Thom Canters writes at de Volkskrant, “[t]his appears to be part of the Trump administration’s fight against everything it labels ‘woke,’” and recalls Pete Hegseth’s “removal of thousands of web articles containing stories and images about Black, Indigenous, gay, and female veterans.”
BNNVARA, a broadcasting association and network, has even stronger words.
Under the headline, “Racist Trump regime has information about Black WWII soldiers removed from Margraten,” it writes, “Researchers and advocacy groups point out that the intervention is part of the fascist Trump regime’s policy of rolling back all so-called diversity and inclusion initiatives. In practice, this means that Black people and women are being dismissed and erased from history by the regime.”

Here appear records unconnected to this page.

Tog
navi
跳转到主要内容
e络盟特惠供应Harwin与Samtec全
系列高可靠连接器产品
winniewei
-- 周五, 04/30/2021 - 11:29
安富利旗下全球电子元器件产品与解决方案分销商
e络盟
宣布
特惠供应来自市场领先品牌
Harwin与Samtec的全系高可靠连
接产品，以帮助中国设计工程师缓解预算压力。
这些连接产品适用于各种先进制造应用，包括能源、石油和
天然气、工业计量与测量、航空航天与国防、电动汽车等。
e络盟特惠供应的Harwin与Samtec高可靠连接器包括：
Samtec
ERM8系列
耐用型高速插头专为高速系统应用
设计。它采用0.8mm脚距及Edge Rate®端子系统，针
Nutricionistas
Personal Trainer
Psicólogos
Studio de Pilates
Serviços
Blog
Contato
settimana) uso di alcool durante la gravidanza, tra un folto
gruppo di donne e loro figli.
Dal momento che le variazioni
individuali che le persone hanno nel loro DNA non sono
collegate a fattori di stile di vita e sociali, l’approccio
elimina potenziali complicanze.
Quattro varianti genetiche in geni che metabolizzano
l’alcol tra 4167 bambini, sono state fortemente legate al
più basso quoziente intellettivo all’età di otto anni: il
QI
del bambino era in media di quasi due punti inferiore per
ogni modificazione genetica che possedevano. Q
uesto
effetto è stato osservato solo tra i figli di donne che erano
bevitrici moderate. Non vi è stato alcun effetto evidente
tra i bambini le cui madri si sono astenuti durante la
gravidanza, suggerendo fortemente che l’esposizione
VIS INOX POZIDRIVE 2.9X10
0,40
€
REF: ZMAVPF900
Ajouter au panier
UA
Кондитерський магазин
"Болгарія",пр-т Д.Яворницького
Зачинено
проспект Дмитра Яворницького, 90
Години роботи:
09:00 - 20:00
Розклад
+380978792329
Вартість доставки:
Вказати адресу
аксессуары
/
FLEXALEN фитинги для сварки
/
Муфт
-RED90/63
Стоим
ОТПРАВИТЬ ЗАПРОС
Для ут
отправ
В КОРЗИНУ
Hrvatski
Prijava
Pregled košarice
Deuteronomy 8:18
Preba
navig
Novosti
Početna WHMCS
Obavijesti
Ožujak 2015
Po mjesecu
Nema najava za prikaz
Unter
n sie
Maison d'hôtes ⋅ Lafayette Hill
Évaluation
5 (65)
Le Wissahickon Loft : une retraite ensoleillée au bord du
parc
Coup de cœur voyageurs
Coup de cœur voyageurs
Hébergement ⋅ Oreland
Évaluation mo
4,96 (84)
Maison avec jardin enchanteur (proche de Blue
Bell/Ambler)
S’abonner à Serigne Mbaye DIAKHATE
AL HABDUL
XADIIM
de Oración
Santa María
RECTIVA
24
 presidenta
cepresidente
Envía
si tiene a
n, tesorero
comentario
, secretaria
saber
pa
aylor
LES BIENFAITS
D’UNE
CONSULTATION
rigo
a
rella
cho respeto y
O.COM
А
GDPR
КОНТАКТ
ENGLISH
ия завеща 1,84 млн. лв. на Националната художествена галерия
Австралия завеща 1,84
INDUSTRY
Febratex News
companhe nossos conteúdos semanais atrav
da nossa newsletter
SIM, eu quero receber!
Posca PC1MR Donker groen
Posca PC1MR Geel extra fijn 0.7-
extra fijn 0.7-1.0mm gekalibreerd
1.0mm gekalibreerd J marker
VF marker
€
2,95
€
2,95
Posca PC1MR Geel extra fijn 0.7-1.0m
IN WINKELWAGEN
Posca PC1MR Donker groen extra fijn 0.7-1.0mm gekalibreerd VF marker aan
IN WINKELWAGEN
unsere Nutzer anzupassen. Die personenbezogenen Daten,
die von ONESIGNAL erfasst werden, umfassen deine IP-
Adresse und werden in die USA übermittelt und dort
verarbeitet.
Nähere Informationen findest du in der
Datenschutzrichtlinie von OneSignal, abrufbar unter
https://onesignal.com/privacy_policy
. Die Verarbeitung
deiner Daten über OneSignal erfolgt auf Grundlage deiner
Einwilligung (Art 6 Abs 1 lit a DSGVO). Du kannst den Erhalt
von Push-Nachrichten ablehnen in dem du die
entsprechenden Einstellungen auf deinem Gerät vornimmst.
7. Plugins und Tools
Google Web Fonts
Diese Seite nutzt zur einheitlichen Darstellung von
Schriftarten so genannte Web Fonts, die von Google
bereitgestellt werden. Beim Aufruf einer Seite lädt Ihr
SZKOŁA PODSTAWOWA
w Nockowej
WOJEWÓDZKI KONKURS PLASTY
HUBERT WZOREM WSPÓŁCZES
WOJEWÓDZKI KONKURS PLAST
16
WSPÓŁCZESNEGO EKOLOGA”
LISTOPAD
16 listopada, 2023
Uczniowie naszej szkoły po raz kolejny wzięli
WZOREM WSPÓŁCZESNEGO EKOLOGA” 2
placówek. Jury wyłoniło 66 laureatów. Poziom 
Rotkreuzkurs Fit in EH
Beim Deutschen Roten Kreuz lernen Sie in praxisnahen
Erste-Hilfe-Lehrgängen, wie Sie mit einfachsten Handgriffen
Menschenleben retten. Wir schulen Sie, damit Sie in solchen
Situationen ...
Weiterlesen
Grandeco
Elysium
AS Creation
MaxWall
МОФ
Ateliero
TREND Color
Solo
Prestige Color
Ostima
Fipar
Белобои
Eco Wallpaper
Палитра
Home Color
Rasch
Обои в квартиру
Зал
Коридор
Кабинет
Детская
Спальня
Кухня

Newsweek is somewhat more circumspect:
The White House, under President Donald Trump, has cracked down on programs aimed at diversity and inclusion, an attitude echoed by Defense Secretary Pete Hegseth in his reshaping of the Pentagon and the U.S. military. Arlington National Cemetery in March removed references to the history of Black and female service members from its website, and the Pentagon in the same month restored a webpage celebrating U.S. Army Major General Charles Calvin Rogers, a recipient of the U.S. highest military honor and a Black Vietnam veteran, after an outcry at its removal.
The American Battle Monuments Commission (ABMC), which manages American war graves and monuments outside the US, offers no clear explanation for the removal except for noting that “[p]anels like the one about Pruitt were ‘designed to rotate regularly throughout the exhibition’s run, so that as many individual stories as possible are featured.’”
Theo Bovens, leader of the Christian Democratic Appeal (CDA) party in the Dutch Senate and chairman of Black Liberators in the Netherlands, told Newsweek “We hope that the panels will come back, because of the importance of the contribution of Afro-American soldiers to the liberation of the Netherlands.”
He plans to raise the issue of the panels’ removal with the new US ambassador to the Netherlands, Joe Popolo. “What remains at the visitor center exhibit is simply not enough attention for the Black liberators,” Bovens told NRC.